A "fairly sophisticated fraud" in its US subsidiary has cost the Republic of Ireland's largest bank $750 million in losses, its chief executive said. The situation was blamed on an unidentified trader with Allfirst Financial, the Baltimore-based division of Allied Irish Banks Ltd. (AIB), through phony options deals dating back as recently as last Christmas. The trader is described only as a Pennsylvania father of two with an annual salary of $85,000. He failed to report for work Monday and was not at home when FBI agents visited there. Analysts were assessing the likely fallout for AIB as its shares tumbled in value on the London and Dublin stock exchanges.
Deloitte Touche Tohmatsu said it will separate its consulting and auditing businesses. The New York-based firm is the last of the accounting industry's so-called Big Five to do so amid fierce debate over auditor independence that was sharpened by Arthur Andersen LLP's multiple ties to bankrupt Enron Corp. Deloitte Touche previously insisted that keeping the practices together provided better service to clients.
Berkshire Hathaway, investing guru Warren Buffet's holding company, announced it will post a fourth-quarter underwriting loss of $1 billion.
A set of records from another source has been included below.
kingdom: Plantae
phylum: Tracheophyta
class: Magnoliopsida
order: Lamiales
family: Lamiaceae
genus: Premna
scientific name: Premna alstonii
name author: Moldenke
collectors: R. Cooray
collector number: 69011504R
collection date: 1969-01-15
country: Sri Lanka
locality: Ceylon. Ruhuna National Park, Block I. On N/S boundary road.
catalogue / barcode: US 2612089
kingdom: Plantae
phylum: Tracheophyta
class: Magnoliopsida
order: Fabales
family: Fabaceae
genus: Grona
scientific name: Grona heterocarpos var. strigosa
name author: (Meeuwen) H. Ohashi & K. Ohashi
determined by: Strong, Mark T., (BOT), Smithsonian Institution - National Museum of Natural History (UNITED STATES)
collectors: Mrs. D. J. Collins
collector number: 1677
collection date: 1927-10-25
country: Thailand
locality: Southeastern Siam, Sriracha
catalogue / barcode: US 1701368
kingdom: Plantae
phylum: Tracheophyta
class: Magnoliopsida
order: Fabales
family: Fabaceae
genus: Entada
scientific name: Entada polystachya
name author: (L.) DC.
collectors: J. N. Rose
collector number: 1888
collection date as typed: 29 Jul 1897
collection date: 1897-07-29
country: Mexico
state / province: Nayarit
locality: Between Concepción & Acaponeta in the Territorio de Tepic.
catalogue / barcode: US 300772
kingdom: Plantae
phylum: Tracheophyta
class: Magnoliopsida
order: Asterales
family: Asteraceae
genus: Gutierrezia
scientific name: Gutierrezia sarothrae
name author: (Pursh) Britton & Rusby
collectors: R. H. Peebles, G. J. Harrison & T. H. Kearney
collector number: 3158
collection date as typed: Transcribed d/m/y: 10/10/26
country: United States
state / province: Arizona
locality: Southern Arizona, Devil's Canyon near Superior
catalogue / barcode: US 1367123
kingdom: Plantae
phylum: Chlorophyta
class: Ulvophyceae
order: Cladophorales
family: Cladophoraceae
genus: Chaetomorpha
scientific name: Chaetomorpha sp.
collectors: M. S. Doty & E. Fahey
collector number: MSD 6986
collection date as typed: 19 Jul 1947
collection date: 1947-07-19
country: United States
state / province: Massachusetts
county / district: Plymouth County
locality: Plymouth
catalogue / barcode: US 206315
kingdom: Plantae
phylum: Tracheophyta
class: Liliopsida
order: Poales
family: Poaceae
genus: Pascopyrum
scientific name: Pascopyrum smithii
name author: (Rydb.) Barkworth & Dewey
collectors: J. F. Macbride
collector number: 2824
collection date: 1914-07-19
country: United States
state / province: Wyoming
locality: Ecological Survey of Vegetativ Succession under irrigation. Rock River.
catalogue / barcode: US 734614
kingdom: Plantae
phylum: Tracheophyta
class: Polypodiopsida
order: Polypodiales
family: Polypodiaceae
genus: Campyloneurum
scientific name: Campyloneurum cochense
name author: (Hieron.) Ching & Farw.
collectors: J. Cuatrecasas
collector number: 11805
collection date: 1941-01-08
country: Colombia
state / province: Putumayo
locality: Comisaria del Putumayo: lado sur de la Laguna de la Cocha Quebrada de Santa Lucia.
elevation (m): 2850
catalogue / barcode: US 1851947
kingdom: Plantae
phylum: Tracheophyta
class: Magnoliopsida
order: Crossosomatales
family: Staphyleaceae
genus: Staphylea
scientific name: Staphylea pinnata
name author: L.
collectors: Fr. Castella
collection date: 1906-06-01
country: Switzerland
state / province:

General Re, a reinsurance subsidiary whose practices Buffet often has criticized, reportedly racked up the losses in coverage related to Enron's bankruptcy and the Sept. 11 terrorist attacks.
Fashion retailer Kasper A.S.L. filed for Chapter 11 bankruptcy protection in federal court in New York. The Secaucus, N.J., company, which sells women's business and evening wear under the Kasper, Anne Klein, and Albert Nippon labels in 3,200 department and specialty stores across the US, reported a loss of $40 million through last September on sales of $301 million.